その表情だけで、どれだけ安井さんが二人に愛情を持って接していたのかが分かる。
「それで…田中の事だけど…」
言い辛そに切り出されて、思わずドキリとする。
「お前が良いなら、このまま運転手は安井に頼むけど、どうする?」
そう切り出された。
「え?」
思わず立ち止まると
「勉強も…他の奴に頼む事も出来る」
翔が僕の目を真っ直ぐに見つめて聞いて来た。
「僕は…」
そう言い掛けて息を呑む。
田中さんに会いたいけど…、僕と会う事で田中さんが苦しんでいるんだとしたら?
自分の気持ちを、田中さんに押し付けてしまう事になるんじゃないかと戸惑う。
すると翔は深い溜息を吐いて
「あのさ…、前から思ってたんだけど…」
そう呟くと
「お前、田中が好きなの?」
と、直球で聞いて来た。
僕が目を見開いて翔を見ると
「あ…うん。分かった。答えなくて良いわ」
そう言うと、再び歩き出した。
僕が歩き出した翔を追い掛けるように歩くと
「気にしなくて良いよ。誰にも言わないし…慣れてるから」
翔はそう言って俺を見た。
「むしろ、ごめん。お前の気持ちに気付かなくて…。あの日、一緒に行けば良かったな」
翔はそう言いながら、視線を遠くに送る。
「あいつはさ、男女関係無く人を惹き付ける。それは、本人の意図して来た事でもあり、意図してない部分もあり…で…。」
考えながら話しているらしく、翔は時々眉間に皺を寄せると
「だから…自分の目的の為なら、何の感情も無く平気で抱けるんだよ。

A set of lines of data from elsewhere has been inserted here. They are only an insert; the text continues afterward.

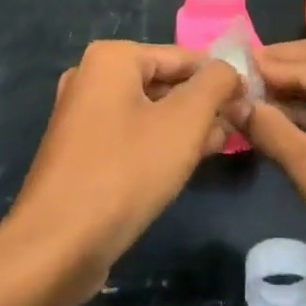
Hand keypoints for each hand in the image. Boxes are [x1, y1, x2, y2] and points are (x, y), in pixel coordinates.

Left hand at [3, 42, 243, 296]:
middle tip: (238, 129)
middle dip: (203, 105)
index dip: (220, 78)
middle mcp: (92, 77)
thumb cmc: (125, 172)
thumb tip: (231, 70)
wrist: (55, 249)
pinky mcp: (80, 152)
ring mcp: (81, 116)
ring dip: (186, 127)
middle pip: (164, 82)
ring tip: (219, 148)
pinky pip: (130, 135)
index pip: (182, 56)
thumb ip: (216, 85)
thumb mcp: (185, 122)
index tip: (250, 103)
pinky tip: (184, 167)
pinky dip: (159, 145)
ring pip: (149, 111)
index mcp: (112, 58)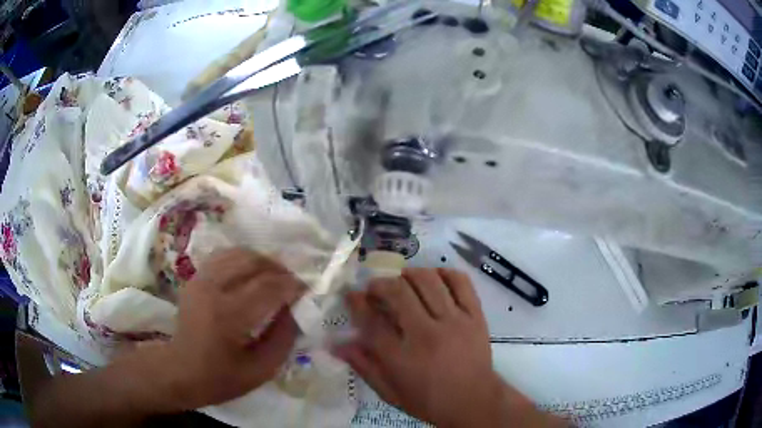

男女関係無くね」
と呟いた。
「え?」
「だから…、まさかお前にまで手を出すとは思わなくて…」
怒った顔をする翔に
「え?待って、翔。僕、田中さんに何もされてないけど?」
慌てて話に割って入る。
「え?」
「だから、 僕は何もされていないよ。むしろ、物凄く面倒を見てもらったけど…」
そう呟く。
そう。田中さんに抱かれたのは、僕が見た願望の夢。田中さんは、ただ優しく僕の看病をしてくれていた。
僕達はしばらく無言で見つめ合う。
「はぁ?じゃあ…お前、何であんなに泣いて訳?」
「それは…、田中さんに僕の気持ちを拒否されたから…」
「はぁ?意味が分からないんだけど…?」
「だから…多分だけど、田中さんは僕の気持ちに気付いて避けてるんだと思うんだ」
「あり得ない!」
僕の言葉を遮るように翔が叫ぶ。
「俺は蒼介よりあいつを知ってるけど、あいつが自分に好意を寄せられた人間を拒否するとかありえない。むしろ、ラッキー。なんかの時に利用出来るってくらいにしか思わない人間だぞ」
翔の言葉に今度は僕が
「そんな事無いよ!田中さんは良い人だよ!優しいし、面倒見が良いし!」
そう遮った。
すると翔は呆れた顔をして
「それは、俺達の前だからだよ。あいつの基本姿勢は、利用出来る人間は利用する。利用出来ない人間は切り捨てる!だからな。まぁ…お前に対しては、俺と同じように接してくれていたからそう思ったんだろうけど…」
と言い掛けて、ふと何かに気付いた顔をした。
そして何やら悪い顔で微笑むと
「なるほどね…。まぁ、良いや。取り敢えず、明日の勉強会はどうする?」
そう話を切り返した。
「え?どうするって…」
「お前が嫌じゃないなら、田中のままにするけど?」
って言われて
「僕は…嫌じゃないけど…」
と答えると、翔は頷いて俺の背中をポンポンっと叩いた。
「さ、教室に早く行かないとな」
そう言って翔が歩き出す。
僕は翔の後姿を見ながら、さっき見た悪い笑顔の意味を考えていた。